The two transcribed sonatas framed the program. Both are large four-movement pieces verging on a half-hour each. Neither was originally composed with a wind player’s breathing limitations in mind, so both were a bit taxing on the flutist. Stallman has made a specialty of arranging Classical-period piano sonatas for flute, and at this concert he premiered his latest such work, a flute-and-piano version of Schubert’s early piano sonata in E-flat, D. 568. This is a restrained, classical sonata, well-suited for such reworking. Schubert repeats many of his passages with slight variation. Stallman’s arrangement exploited this by giving the first run-through to the piano and having the flute come in to double the piano’s theme or take over an arpeggio on the repeat. It gave him plenty of opportunity to rest over the long haul.
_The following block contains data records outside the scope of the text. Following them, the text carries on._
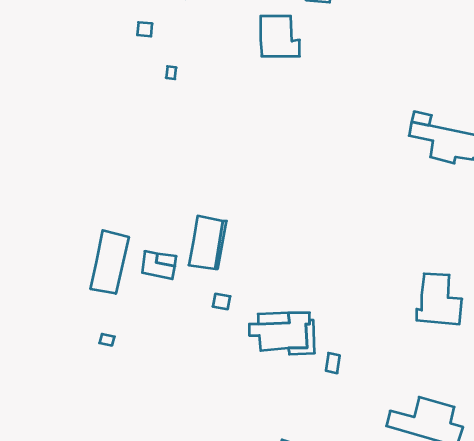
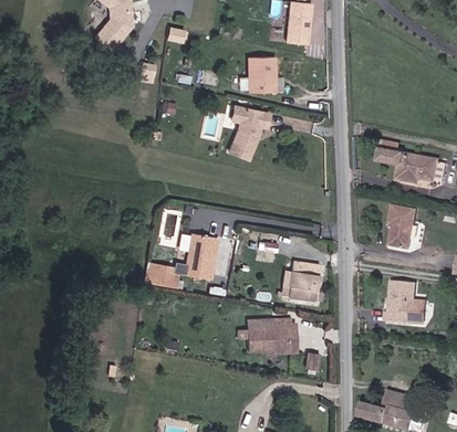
building: none -> [228,105,270,159]
building: none -> [388,207,416,251]
building: [91,230,129,294] -> none
building: none -> [287,261,319,301]

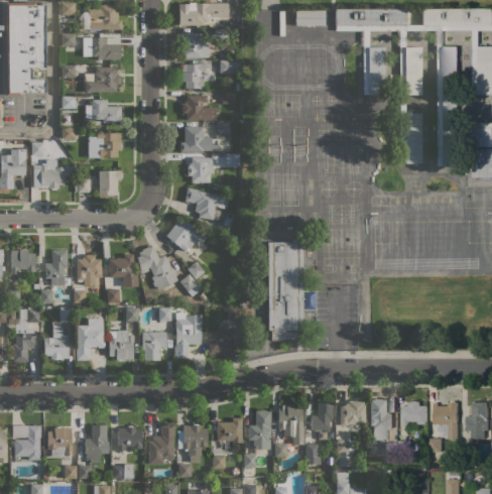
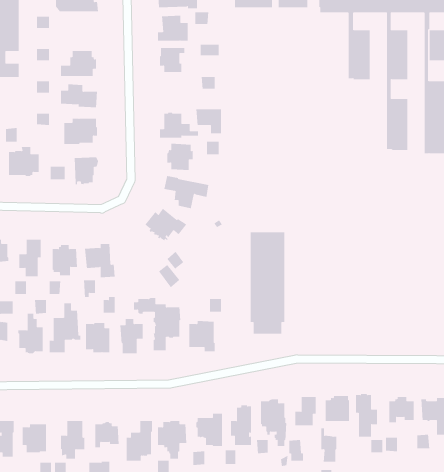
building: [84,37,120,59] -> none
building: [182,95,207,120] -> none
building: [137,245,177,289] -> none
The work is quiet and lyrical, and it gave Stallman a chance to demonstrate his fine sense of line. Tone was a bit more difficult — Stallman sometimes has a fine way of following a long quiet phrase with a louder one, and if he could do this more consistently it would be a highlight of his performance. Unfortunately he sometimes overblew high notes, and low-lying passages tended to lack strength.
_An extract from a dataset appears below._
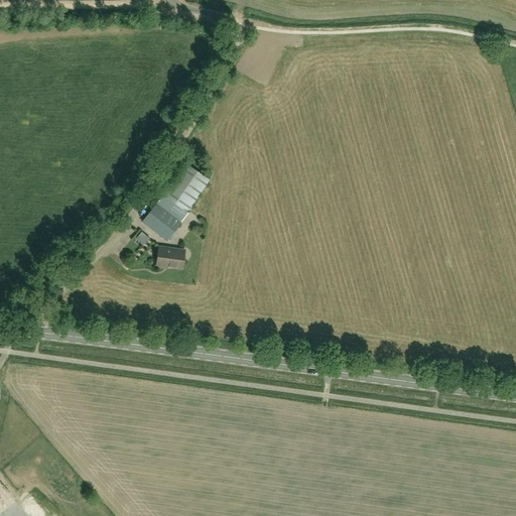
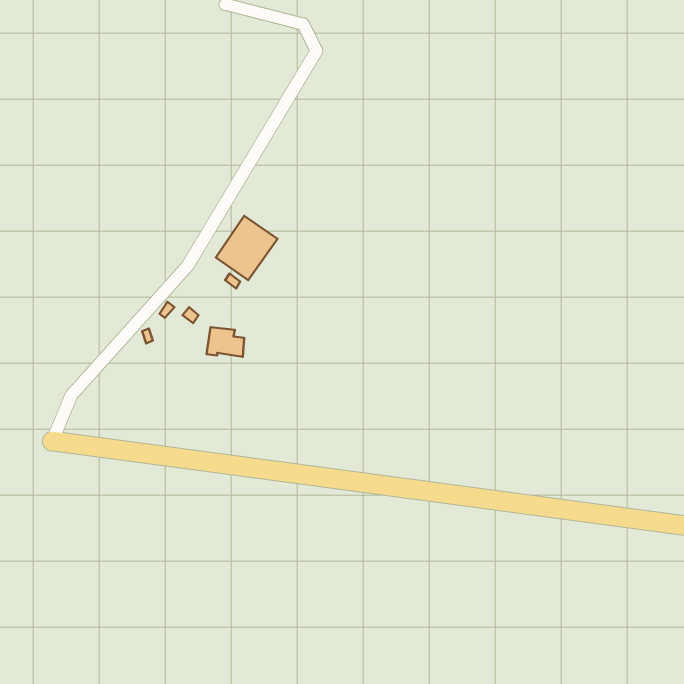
building: [143,203,181,240] -> none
The same problems reappeared in the final work, César Franck’s Sonata in A. Normally for violin and piano, this piece is often taken up by cellists, and in recent years also by flutists seeking a major Romantic-era sonata. Franck’s lyrical phrases are well-suited for the flute. The final movement’s famous imitative passages sound like precursors to Hindemith’s. But in other respects the violin nature keeps winning out, not with double stops (I think there’s only one in the entire work, elided nicely with an arpeggio), but with long, intense forte passages over thick piano writing.
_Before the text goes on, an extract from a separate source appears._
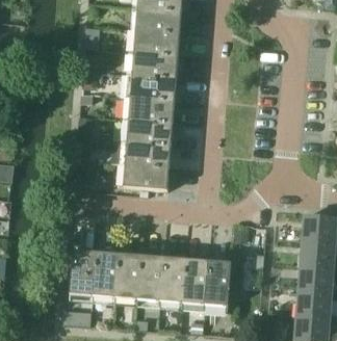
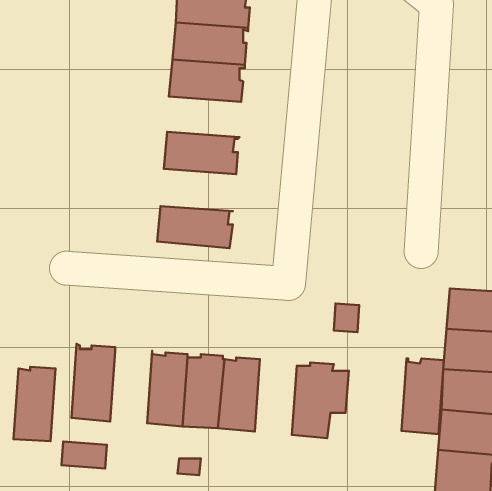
building: [129,96,175,121] -> none
building: [125,140,172,166] -> none
building: [94,252,120,297] -> [13,367,55,441]
building: [183,258,209,305] -> [401,358,443,434]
At the end of such a long concert, this big piece with its huge breath demands must have been exhausting. Throughout the work Stallman seemed fatigued and sometimes a bit careless. But if his technical display eroded, his breath control and the care given to his phrasing remained fine. Both the Franck and the Schubert were played as plainly and simply as the Hindemith, at quite fast tempi, with no rubato or other Romantic expressionism. This seems to be Wickett’s pianistic style, and it suits Stallman’s apparent goal of simple lyricism. For an encore, Chapuis returned and joined Stallman in an “Echo” for two unaccompanied flutes attributed (though not too confidently) to Joseph Haydn.

(David Bratman is a librarian who lives with his lawfully wedded soprano and a wall full of symphony recordings.)